Tarafların karşılıklı iddia ve savunmalarına, dayandıkları belgelere, uyuşmazlığa uygulanması gereken hukuk kuralları ile hukuki ilişkinin nitelendirilmesine, dava şartlarına, yargılama ve ispat kuralları ile İlk Derece Mahkemesi ve Bölge Adliye Mahkemesi kararlarındaki gerekçelere, 6100 sayılı Kanun’un 369/1 inci maddesi de gözetilerek yapılan incelemede aynı Kanun’un 371 inci maddesinde yer alan sebeplerden biri de bulunmadığına göre, temyizen incelenen karar usul ve Kanuna uygun olup davacı ... vekilinin temyiz dilekçesinde ileri sürdüğü nedenler kararın bozulmasını gerektirecek nitelikte görülmemiştir.

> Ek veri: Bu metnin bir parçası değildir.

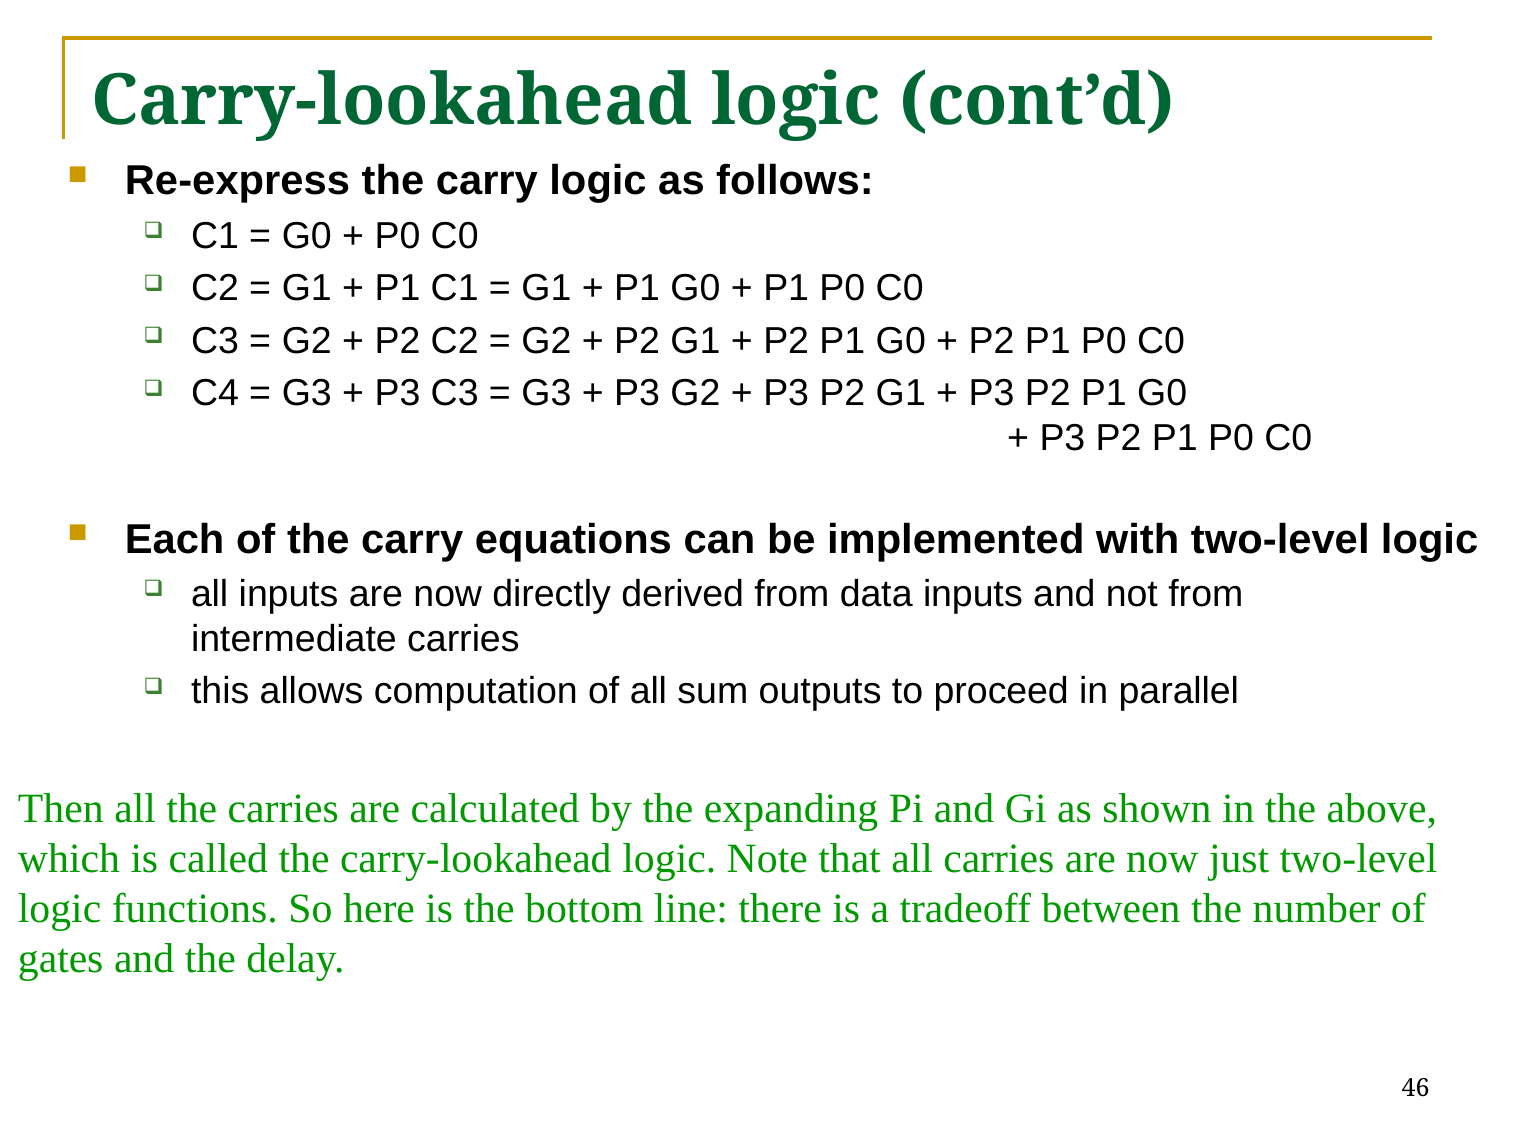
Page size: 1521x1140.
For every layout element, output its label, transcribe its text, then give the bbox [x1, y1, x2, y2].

title Carry-lookahead logic (cont’d) [76, 46, 1445, 145]
slide_number 46 [1089, 1037, 1445, 1114]
list Re-express the carry logic as follows: C1 = G0 + P0 C0 C2 = G1 + P1 C1 = G1 + P1 G0 + P1 P0 C0 C3 = G2 + P2 C2 = G2 + P2 G1 + P2 P1 G0 + P2 P1 P0 C0 C4 = G3 + P3 C3 = G3 + P3 G2 + P3 P2 G1 + P3 P2 P1 G0 + P3 P2 P1 P0 C0 Each of the carry equations can be implemented with two-level logic all inputs are now directly derived from data inputs and not from intermediate carries this allows computation of all sum outputs to proceed in parallel [52, 145, 1509, 746]
text_box Then all the carries are calculated by the expanding Pi and Gi as shown in the above, which is called the carry-lookahead logic. Note that all carries are now just two-level logic functions. So here is the bottom line: there is a tradeoff between the number of gates and the delay. [3, 773, 1521, 988]
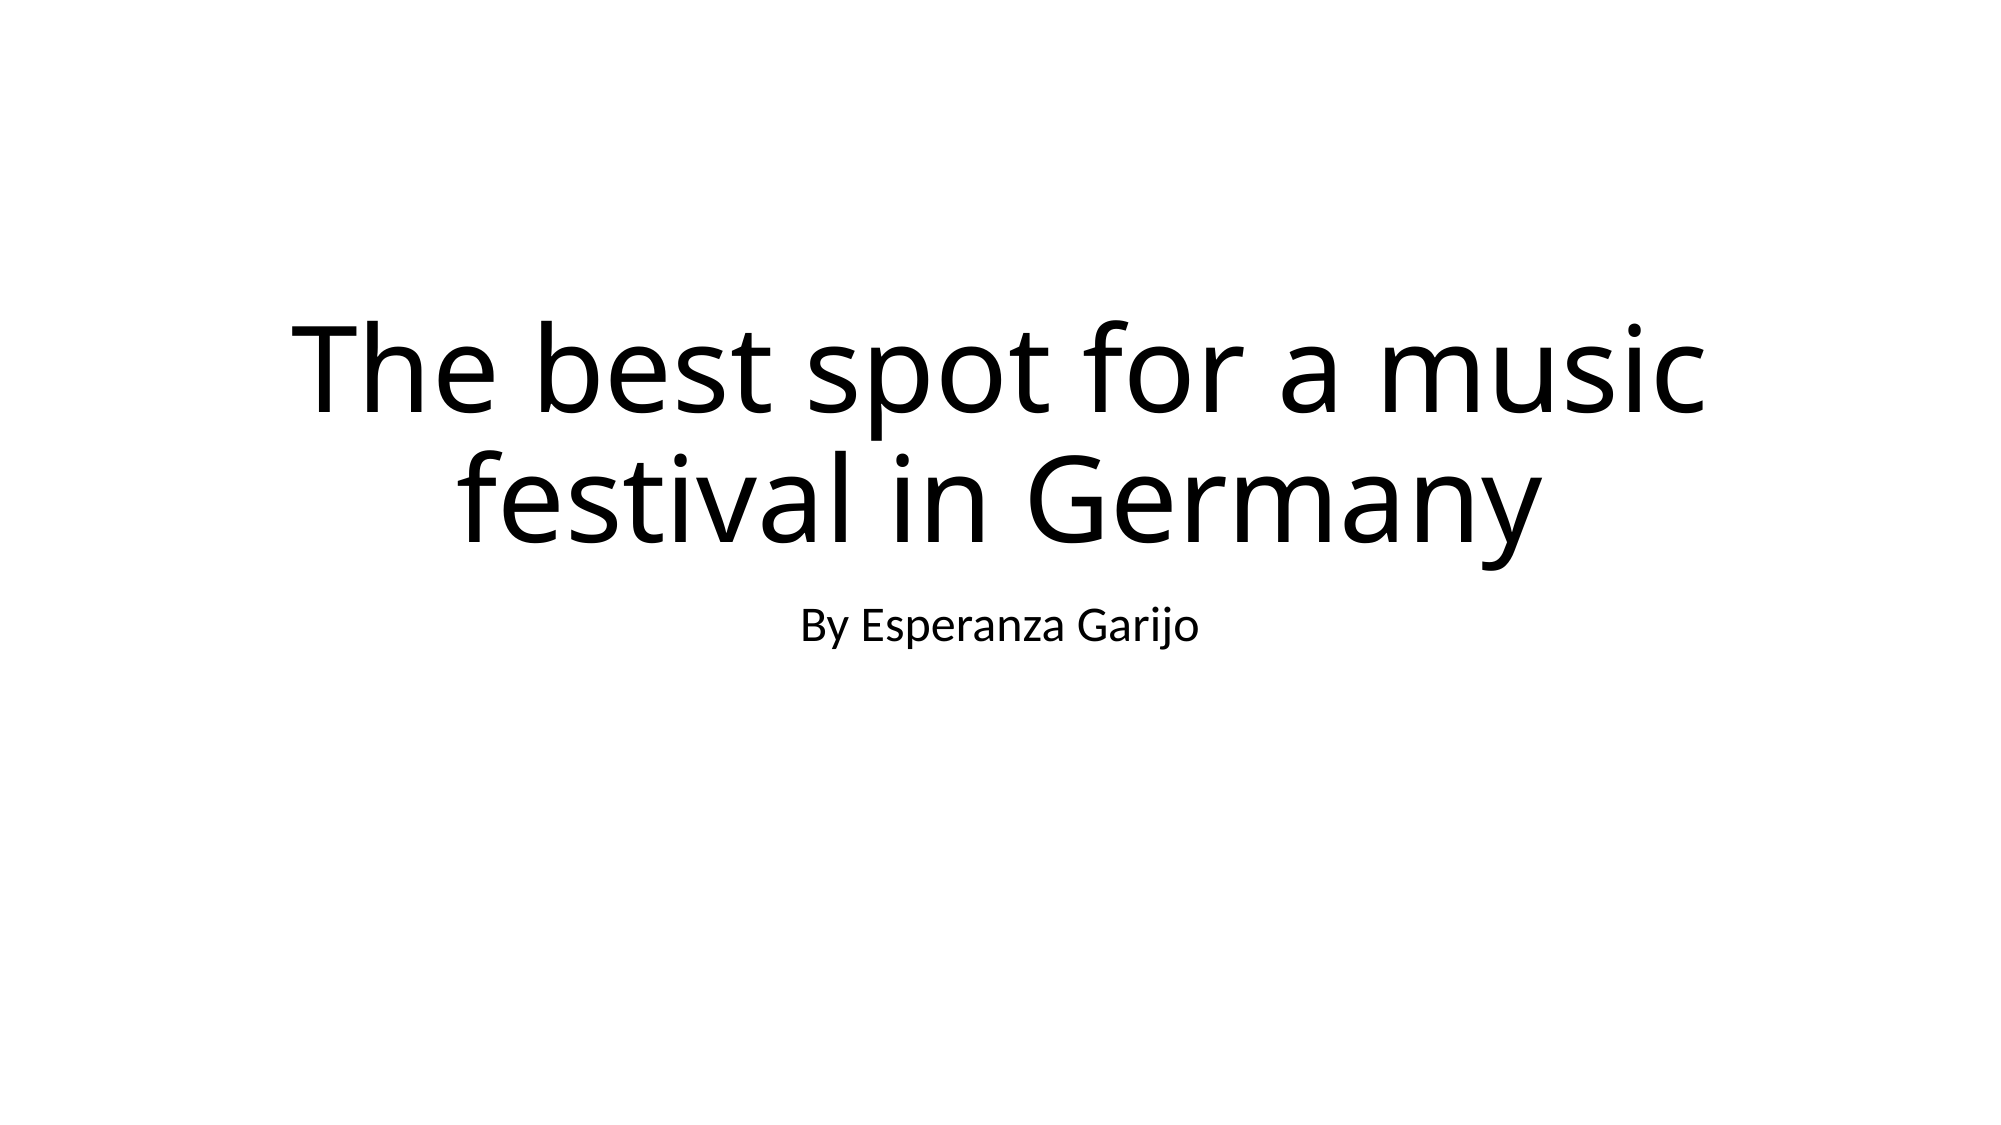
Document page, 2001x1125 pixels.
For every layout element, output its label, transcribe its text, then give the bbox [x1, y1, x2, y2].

subtitle By Esperanza Garijo [249, 590, 1750, 863]
title The best spot for a music festival in Germany [249, 184, 1750, 576]
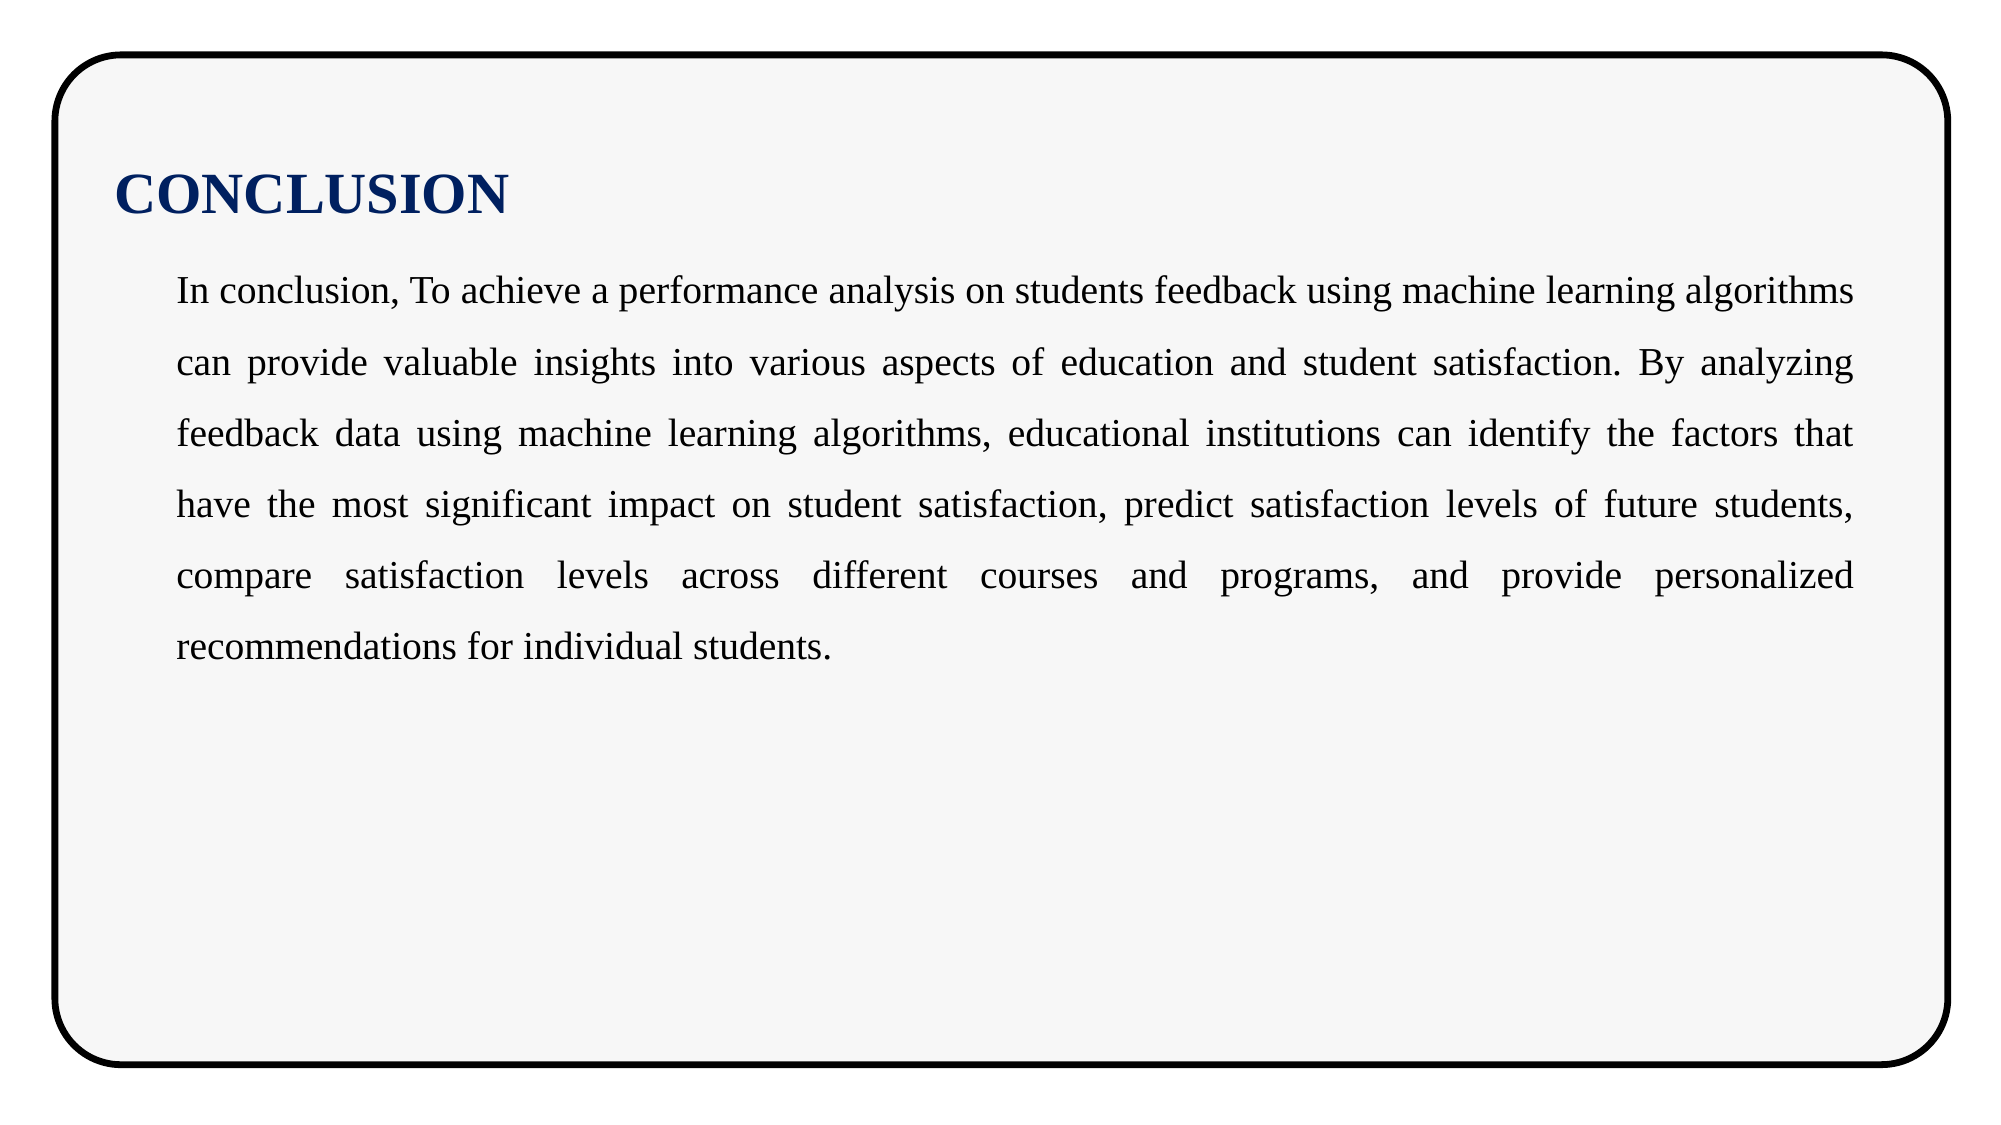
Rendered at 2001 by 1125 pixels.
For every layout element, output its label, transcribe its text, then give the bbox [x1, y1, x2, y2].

S O N U Ç : Yukarda açıklanan nedenlerle temyiz isteminin reddi ile Bölge Adliye Mahkemesi kararının 6100 sayılı Kanun'un 370 inci maddesi uyarınca ONANMASINA,

427,60 TL peşin harcın onama harcına mahsubu ile kalan 187,80 TL'nin temyiz edenden alınmasına,

Dosyanın İlk Derece Mahkemesine, kararın bir örneğinin Bölge Adliye Mahkemesine gönderilmesine,

25.02.2025 tarihinde oy birliğiyle karar verildi.